-------- Supplied text

Worshipping God is the highest of all religious obligations-and experiences. We are commanded to worship God. This is the solemn obligation which God has placed on every man. We ought to consider worship our most important duty toward God. It ought to be the very heart and center of our life. We must worship the Lord in holy fear. Especially must it be, evident that we are a god-fearing people by the attitude that we have toward the worship of God. We must say with the Psalmist, “But as for me, I will come into thy house in the multitude of thy mercy; and in thy fear will I worship toward thy holy temple.” We as Reformed people believe that God is absolutely sovereign. A sovereign God is One to Whom belongs all worship. He is One to Whom belongs all praise and honor and glory and adoration.
In past articles we have considered the fact that the proper fear of God is the heart of true Christianity. But there is today very little fear of God among men. Sadly this fear of God is absent also from many Christian churches. We too must ask ourselves whether we truly fear the Lord. If we are indeed a people who fear God this must be evident in our worship of God.
To worship God means that we come consciously into His presence and bow before His feet with fear and trembling. When we worship God we acknowledge God as the Sovereign Almighty God, the Creator of heaven and earth and all they contain. To worship God means that we stand in awe of His perfect holiness and righteousness. It means that we receive in our hearts and souls a profound impression of who and what God is and that we exalt and praise His great and holy name. To worship God means that we give unto Him wholehearted praise and thanksgiving for all of His wonderful deeds and mighty works. It means that we acknowledge Him as the source and fountain; of all blessing and as the only sovereign God of our salvation.

----------------

Exercise instructions:
1. Reproduce word for word the part of the passage on worshipping God that opens with the words containing "To worship God means that we come" and closes with "of our salvation.".
2. In one to three sentences, explain why, according to the passage on worshipping God, all worship belongs to God.
3. Write a continuation of the passage on worshipping God, picking up after its last sentence.

-------- Dataset excerpts

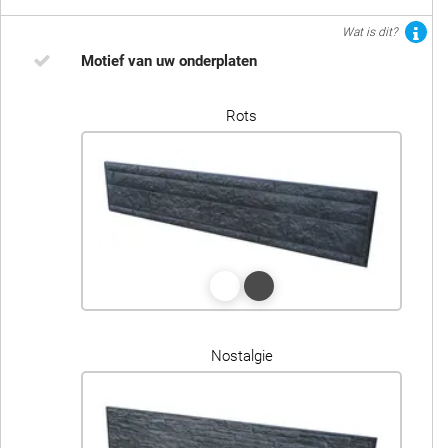
Wat is dit?
Motief van uw onderplaten
Rots
Nostalgie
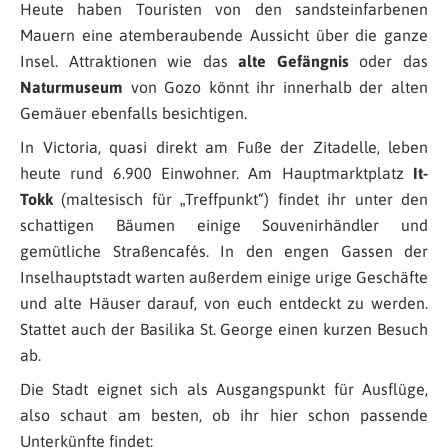
Heute haben Touristen von den sandsteinfarbenen
Mauern eine atemberaubende Aussicht über die ganze
Insel. Attraktionen wie das
alte Gefängnis
oder das
Naturmuseum
von Gozo könnt ihr innerhalb der alten
Gemäuer ebenfalls besichtigen.
In Victoria, quasi direkt am Fuße der Zitadelle, leben
heute rund 6.900 Einwohner. Am Hauptmarktplatz
It-
Tokk
(maltesisch für „Treffpunkt“) findet ihr unter den
schattigen Bäumen einige Souvenirhändler und
gemütliche Straßencafés. In den engen Gassen der
Inselhauptstadt warten außerdem einige urige Geschäfte
und alte Häuser darauf, von euch entdeckt zu werden.
Stattet auch der Basilika St. George einen kurzen Besuch
ab.
Die Stadt eignet sich als Ausgangspunkt für Ausflüge,
also schaut am besten, ob ihr hier schon passende
Unterkünfte findet:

----------------

Responses to the tasks:
1.
To worship God means that we come consciously into His presence and bow before His feet with fear and trembling. When we worship God we acknowledge God as the Sovereign Almighty God, the Creator of heaven and earth and all they contain. To worship God means that we stand in awe of His perfect holiness and righteousness. It means that we receive in our hearts and souls a profound impression of who and what God is and that we exalt and praise His great and holy name. To worship God means that we give unto Him wholehearted praise and thanksgiving for all of His wonderful deeds and mighty works. It means that we acknowledge Him as the source and fountain; of all blessing and as the only sovereign God of our salvation.

2. The passage holds that God is absolutely sovereign, and a sovereign God is One to Whom belongs all worship. To such a God also belong all praise, honor, glory and adoration.

3.
We are commanded to worship the Lord. This is not merely something that man may take a light attitude toward; it is not something which he does according to his whim and fancy. It is the command of the Lord God Himself. The first commandment of the law commands us to worship the Lord. “It is written, thou shalt worship the Lord thy God, and Him only shalt thou serve” (Matthew 4:10). We are commanded to worship God because He is the Lord our God. We are the creatures of His hand. In Him we live and move and have our being. In the worship of God the Psalmist says, “Know ye that the Lord He is God: it is He that hath made us, and not we ourselves” (Psalm 100:3). We are commanded to worship God because He is Jehovah the Sovereign God of our salvation. He says in His law, “I am the Lord thy God who hath brought thee out of the land of Egypt out of the house of bondage.”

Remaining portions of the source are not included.